### Source text ###

On Thu, 22 Jul 1999, Russell McMahon wrote:

> I've just looked at your results and yes, they are similar in error
> to mine.
> It occurs to me that I've not been comparing apples with apples here.
> It is important to me what the absolute value of the error is at any
> given reading
> eg (Reading-Actiual)/Actual * 100 %
> So, my error percentages are per reading. without reference to other
> readings.
> But, A2Ds are normally specd as accuracy in bits with respect to full
> scale. ie 1 5 volt convetre with an error of 50 millivolts would be
> classed as an error of 1% whether the true value was 5 volts or 0.5
> volts. However, at 0.5 volts thids apparent error of 1% would be an
> actual error of 10%. Nothing startling here but I had got so tied up
> in what I was trying to achieve for my purposes that I was reporting
> in absolute terms without reflecting that others may be confused by
> it.
>

I know what you mean. In case anyone's interested, this is how you measure
linearity error.

1) Collect a whole bunch of data and record a) the voltage applied and b)
and the converted digital value. You also should collect several samples
at each voltage value and use the mean of the digital values to represent
converted digital value. There's another test for measuring the spread.

2) Find the least square's curve fit of the data. In other words, find the
line that best fits the data.

3) Find the sample that most deviates from this line.

The line found by the least square's curve fit is of the form:

   y = m*x + b

where
 x = true value of the input signal (the applied voltage)

 y = expected value when the true value is applied (the actual value is
     what you measure)

 m & b are the slope and intercept of the line and are calculated:


m = [s(x) * s(x * d) - s(x*x) s(d)] / den

b = [s(x) * s(d) - n * s(x * d) ] / den

den = s(x)*s(x) - n * s(x*x)

where,

d = digitized value
n = total number of samples

and
          n
        -----
        \
s( ) =  /     (   )
        -----
         i=1


Once you have m and b, you can perform step 3 by running the applied
voltage through the line representing the data and comparing the expected
value output with the value you actually measured. The Linearity Error is
then:

L = max( ( d - y ) / x_fr ) * 100%

where x_fr is the full range of the data, or 4096 for a 12-bit A/D.

Like I said earlier, I've got an octave program to do this. If anyone
wants it, drop me a line. You probably can find a lsf function in excel
too.

> Here are the full scale errors % that I get from your data - very
> nice.
> Two key questions are -
>
> 1.    How many counts in your loop? - whoops - you say that its 4096.
> Mine are 2048 counts.

4096

>
> 2.    What are you using as your "gate" input - standard PIC pin /
> PIC Schmitt pin / external gate  or an internal/external comparator
> ?
>     What PIC?

I'm using RA0 for the input gate and RA1 for the output and the pic is a
16F84 running at 4MHz.

Scott

### Available data ###

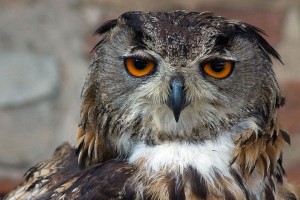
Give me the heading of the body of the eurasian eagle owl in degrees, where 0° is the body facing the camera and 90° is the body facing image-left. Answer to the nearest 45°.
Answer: approximately 0°
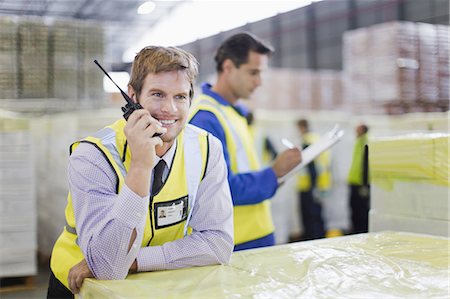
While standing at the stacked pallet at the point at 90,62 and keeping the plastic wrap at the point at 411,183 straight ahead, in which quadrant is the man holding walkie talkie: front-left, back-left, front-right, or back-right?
front-right

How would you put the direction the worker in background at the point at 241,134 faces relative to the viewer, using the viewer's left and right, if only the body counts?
facing the viewer and to the right of the viewer

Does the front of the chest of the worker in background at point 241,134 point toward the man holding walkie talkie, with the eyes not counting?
no

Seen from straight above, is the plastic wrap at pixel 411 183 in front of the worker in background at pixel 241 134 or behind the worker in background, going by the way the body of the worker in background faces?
in front

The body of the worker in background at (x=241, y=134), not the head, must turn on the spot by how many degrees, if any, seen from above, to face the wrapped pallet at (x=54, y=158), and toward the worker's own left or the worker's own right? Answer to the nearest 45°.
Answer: approximately 180°

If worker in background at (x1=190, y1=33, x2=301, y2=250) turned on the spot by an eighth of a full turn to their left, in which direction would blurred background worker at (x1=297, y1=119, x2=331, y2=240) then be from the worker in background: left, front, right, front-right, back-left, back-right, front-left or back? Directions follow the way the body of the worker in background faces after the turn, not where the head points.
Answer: left

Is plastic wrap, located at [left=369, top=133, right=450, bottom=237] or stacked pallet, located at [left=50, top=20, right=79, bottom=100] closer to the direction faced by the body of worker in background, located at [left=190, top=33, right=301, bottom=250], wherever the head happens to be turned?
the plastic wrap

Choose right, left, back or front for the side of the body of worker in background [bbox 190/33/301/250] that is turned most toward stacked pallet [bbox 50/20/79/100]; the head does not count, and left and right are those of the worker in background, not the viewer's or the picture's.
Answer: back

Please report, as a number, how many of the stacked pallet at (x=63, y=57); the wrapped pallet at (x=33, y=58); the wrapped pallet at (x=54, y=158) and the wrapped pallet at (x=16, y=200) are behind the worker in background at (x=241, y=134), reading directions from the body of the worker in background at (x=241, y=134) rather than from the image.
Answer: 4

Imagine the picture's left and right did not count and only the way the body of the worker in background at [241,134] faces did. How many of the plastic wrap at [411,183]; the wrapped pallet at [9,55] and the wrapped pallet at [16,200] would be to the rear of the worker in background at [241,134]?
2

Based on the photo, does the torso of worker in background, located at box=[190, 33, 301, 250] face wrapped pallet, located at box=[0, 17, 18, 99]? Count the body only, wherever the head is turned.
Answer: no

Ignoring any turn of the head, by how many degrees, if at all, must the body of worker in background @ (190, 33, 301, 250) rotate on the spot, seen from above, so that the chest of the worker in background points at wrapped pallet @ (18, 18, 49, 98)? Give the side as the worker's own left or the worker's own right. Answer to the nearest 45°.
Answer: approximately 180°

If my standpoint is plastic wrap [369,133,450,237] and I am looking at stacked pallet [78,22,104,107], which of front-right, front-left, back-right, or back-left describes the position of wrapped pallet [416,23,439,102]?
front-right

###

• **Work request 1**:
Write out the part of the linearity error post from "m & b are the" up to and including "s(x)*s(x) - n * s(x*x)".
• **Work request 2**:
List the numbered steps the linearity error post gives for measuring linearity error.

• **Written reply 1**:
m & b are the slope and intercept of the line and are calculated:


m = [s(x) * s(x * d) - s(x*x) s(d)] / den

b = [s(x) * s(d) - n * s(x * d) ] / den

den = s(x)*s(x) - n * s(x*x)

• **Written reply 2**:
1. Collect a large set of data, recording the voltage applied and the converted digital value. Take several samples at each voltage and use the mean of the digital values as the converted value.
2. Find the least squares curve fit of the data, meaning the line that best fits the data.
3. Find the sample that deviates most from this line.